» **TASK**: Copy out each line below that contains the word "Browser".

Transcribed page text
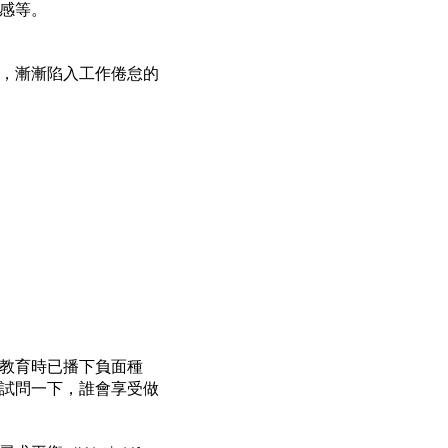
感等。
之，漸漸陷入工作倦怠的
受教育時已播下負面種
試問一下，誰會享受做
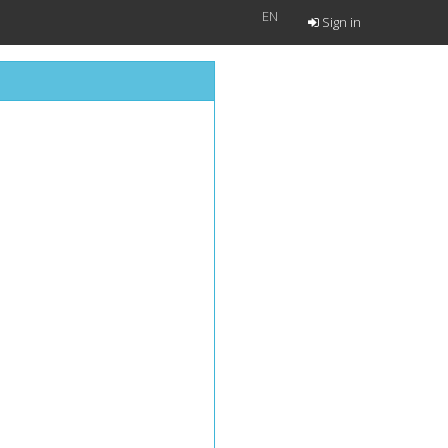
EN
Sign in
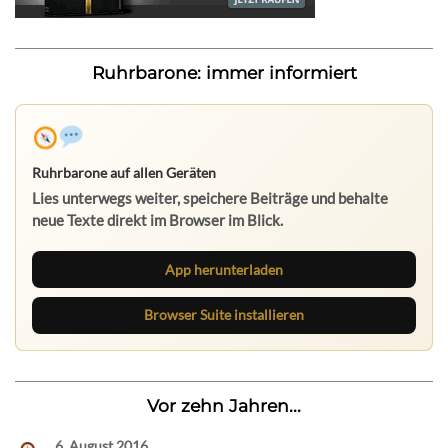
Ruhrbarone: immer informiert
Ruhrbarone auf allen Geräten
Lies unterwegs weiter, speichere Beiträge und behalte
neue Texte direkt im Browser im Blick.
App herunterladen
Browser Suite installieren
Vor zehn Jahren...
6. August 2016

» **REPLY**:
neue Texte direkt im Browser im Blick.
Browser Suite installieren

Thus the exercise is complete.